The owner, David Ross, was the co-founder of Carphone Warehouse, today Europe’s largest independent mobile phone retailer. Apart from his passion for collecting art, he supports the arts, sports and education through the David Ross Foundation. He is also an alumnus of The University of Nottingham, and a Trustee of the National Portrait Gallery.
The guiding principal behind his collection is that it should be art made within his own lifetime. The collection is particularly rich in paintings by artists of the Pop Art movement of the 1960s.
David Hockney has three works in the exhibition — one from his student days, and two from his early trips to California. Peter Blake is represented by an early comic book inspired picture of Popeye. There is a Patrick Caulfield painting of a café interior just returned from his major retrospective at the Tate. A picture of Mick Jagger in handcuffs on a drugs charge is one of Richard Hamilton’s iconic images of Swinging London. Another of his works in the exhibition dates from much later in his life and shows Tony Blair as a gun-slinging cowboy at the time of the Iraq War. Joe Tilson’s Gagarin, Star, Triangle reveals the excitement in the 1960s with space travel.
Another generation of artists who were being born in the 1960s is represented by the YBAs (Young British Artists). They include Damien Hirst, Marc Quinn and Gavin Turk.
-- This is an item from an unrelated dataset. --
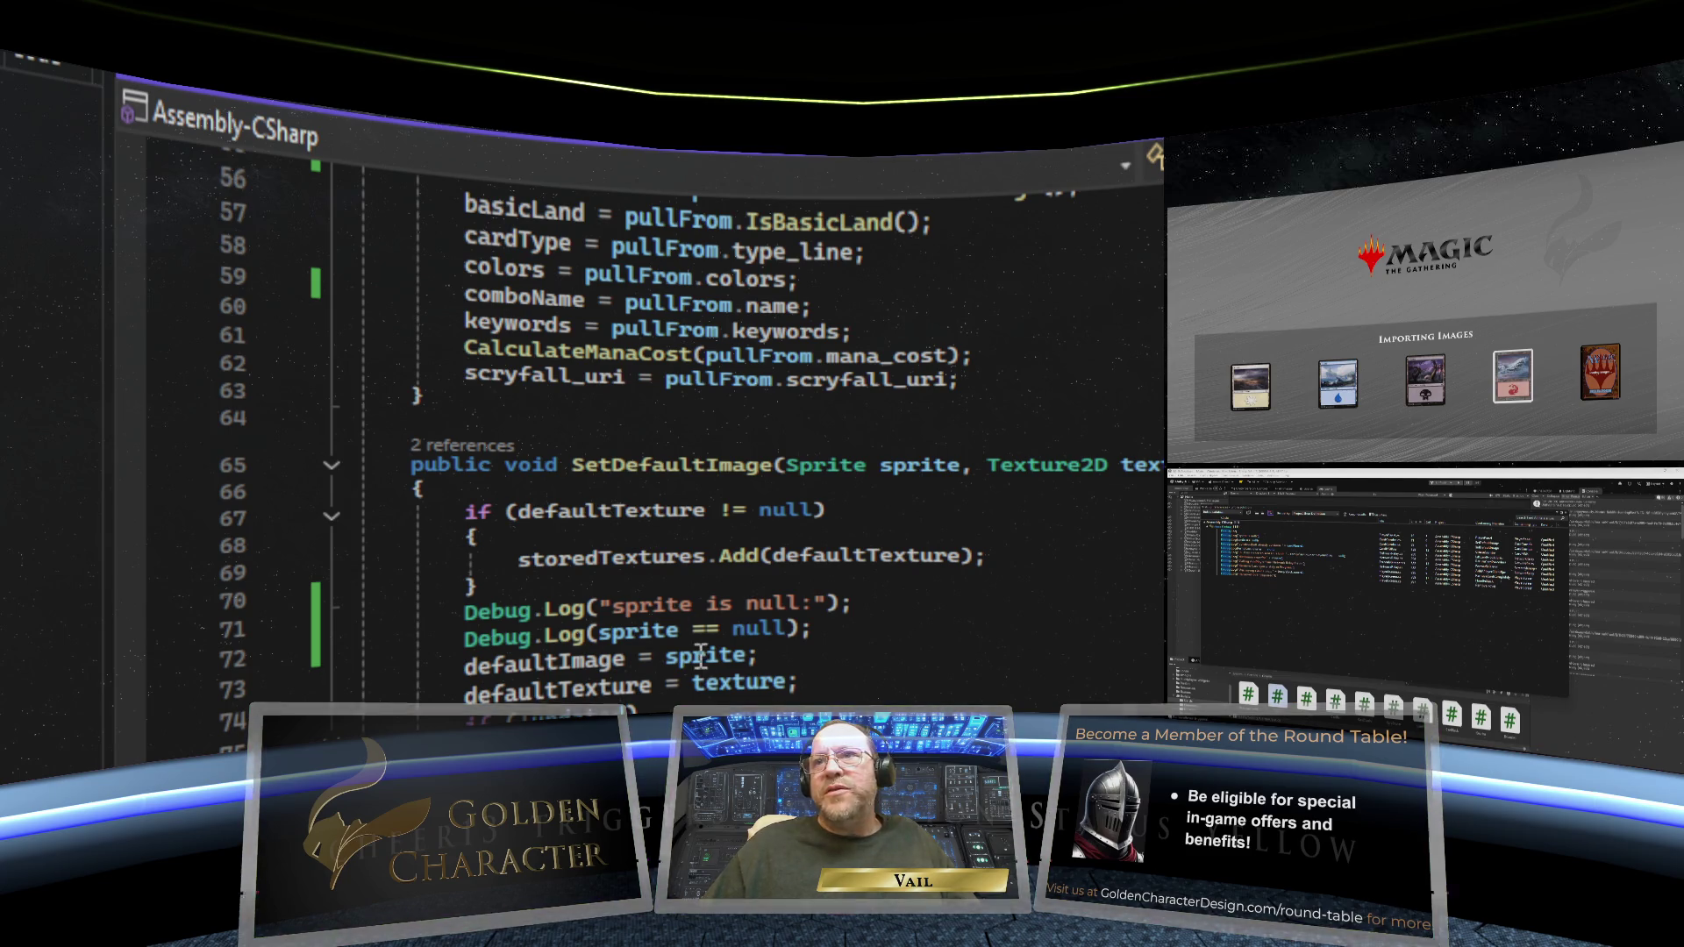
drag(814, 628, 215, 645)
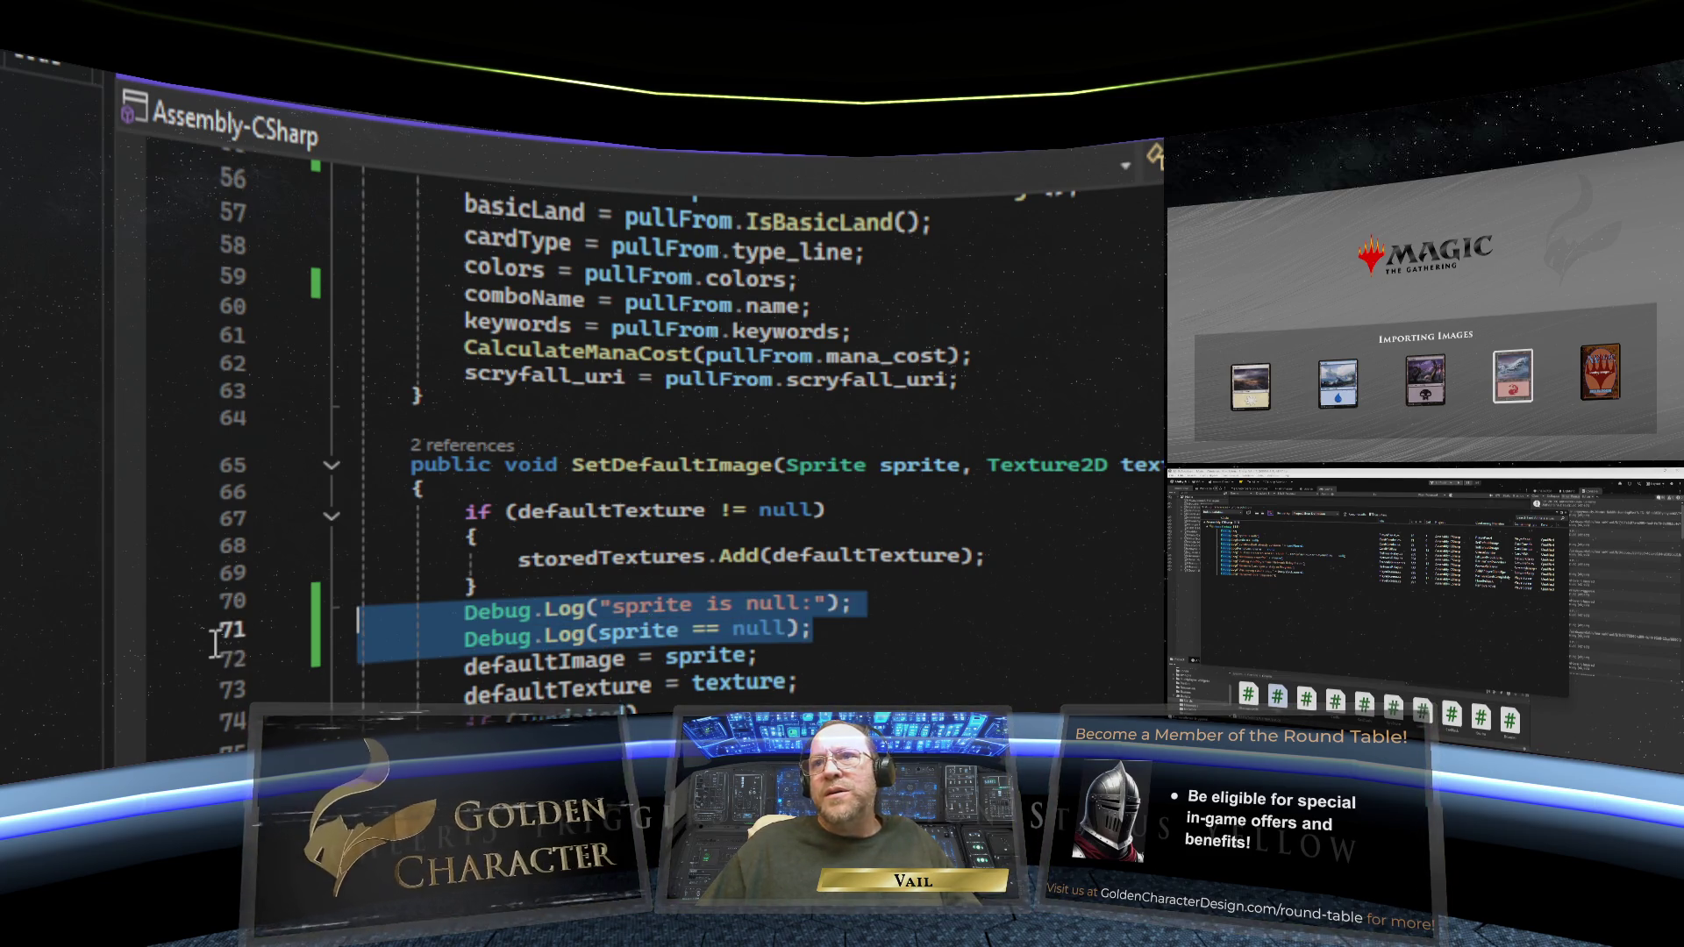
key(Delete)
key(Delete)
The Ross collection holds an early spot painting by Hirst and a complete set of Quinn’s poisonous looking flower arrangements in the Winter Garden Series.
There are also major paintings by other key figures in British art, for example Bridget Riley’s dizzying Op Art paintings; a late Francis Bacon; and three works by Gilbert & George. It ends with a celebrity line-up in the photographic portraits of Mario Testino. Lady Diana, Kate Moss, Madonna, Mick Jagger, and Robbie Williams all feature.